According to KXAN-TV, Austin, a Republican from Texas, has proposed that the Lone Star State declare the Bible the only state book.
The resolution, submitted by State Representative Glenn Rogers, (R-Brownwood), explains that the Bible has served as a source of “wisdom and inspiration” for Texas historical figures such as Davy Crockett and Sam Houston. HCR 11 also says 30 Texas governors have been sworn in with a Bible believed to have belonged to Houston.
“…. As a prominent element in the rich fabric of our Texas heritage, the Bible truly deserves such recognition.” reads the resolution.
I’m not sure how it would help Texans to make the Bible the official state book, of course, except it predictably drives a wedge between the Christians in the state and non-Christians. It would make much more sense to turn the state book into a manual on how to maintain the electrical grid after the right-wing government has deliberately set it aside. Or maybe a children’s book about how not to get in the back of Cruz’s windowless white van, no matter how many Hai Karate-refreshing Werther’s Originals he offers you.
Of course, even before Rogers and his ilk hear protests from their non-religious and other non-Christian brethren, they will likely face a murderous Jesus bickering. As KXAN-TV points out, there is no single universally accepted version of the Bible, any more than a single universally recognized recipe for Rice Krispies treats.
The short resolution does not provide an overview That However, the Bible would become the official book of the state. Cambridge University explains: 11 of the most popular English versions are the English Standard Version, The New American Standard Bible, the New International Version (NIV) and the most popular, the King James.
How about a Bible that contains the Genesis creation story, followed by hundreds of blank pages where most of the questionable things would normally be, and then just the pieces of Jesus? I can practically guarantee that most Texas “Christians” won’t notice.
This proposal is obviously unconstitutional, but given the current composition of the US Supreme Court, it could very well stand up to challenged. That said, only 77% of adults in Texas consider themselves Christian, and according to a Pew Research survey, 18% consider themselves religiously unaffiliated.
Of course, many states have a lot of official “stuff” – birds, fish, rocks, mottos, nicknames. That said, while they may be a little dubious in certain cases, most of these symbols generally don’t evoke the kind of controversy that a holy book might. The only exception may be Idaho, where the official state animal is a farting reindeer, according to L. Ron Hubbard’s apocryphal quotes. (I haven’t checked that, but it sounds about right.)

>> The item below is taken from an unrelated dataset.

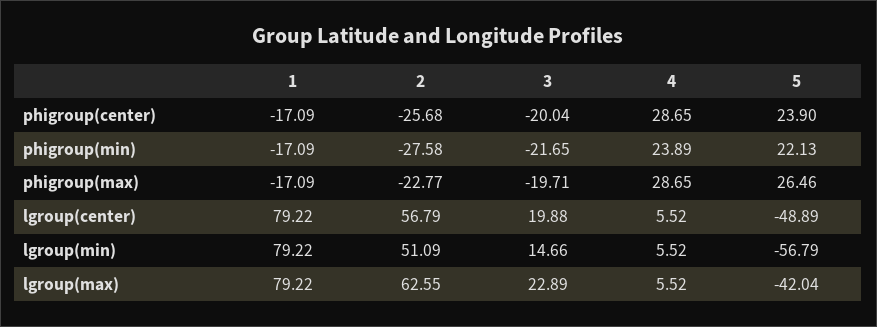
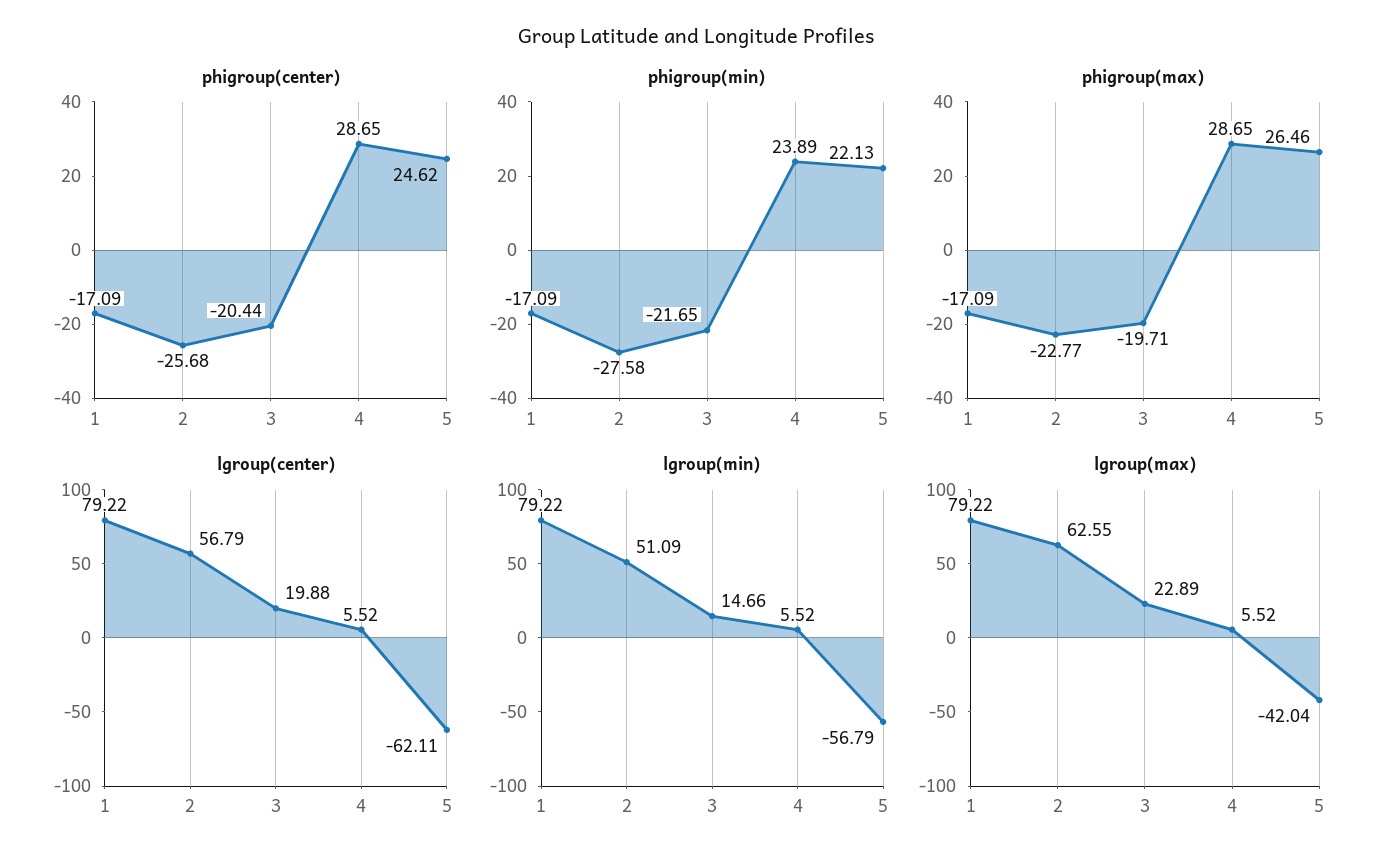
phigroup(center), 3: -20.04 -> -20.44
phigroup(center), 5: 23.9 -> 24.62
lgroup(center), 5: -48.89 -> -62.11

Of course, this bible-as-state book charade has been tried before at the state level, because while conservatives claim to love the Constitution, it’s an open question whether any of them have actually read it. This year Tennessee tried the same nonsense. That proposal followed Bill Haslam’s Government vetoed a similar resolution in 2016.
You may be thinking, hey, “In God We Trust” is already on our money, and Marjorie Taylor Greene is in Congress instead of being strapped into a space capsule racing to the surface of the sun, so what’s the harm in giving worshipers a Government – Sanctioned Holy Bone? And, certainly, if the resolution is successful, it will not end America. It’ll just cut away a little bit more of what makes our country really great.
And with everything going on these days, that’s really the last thing we need, isn’t it?
It made comedian Sarah Silverman say, “THIS IS FUCKING BRILLIANT,” and early author Stephen King shout “Pulitzer Prize!!!” (on Twitter that is). What is it? The viral letter that launched four hilarious Trump troll books. Get them all, including the final, Goodbye, Asshat: 101 Farewell Letters to Donald Trump, Bee this link. Or, if you’d rather take a test drive, you can: download the epilogue to Goodbye, Asshat for the low, low price of FREE.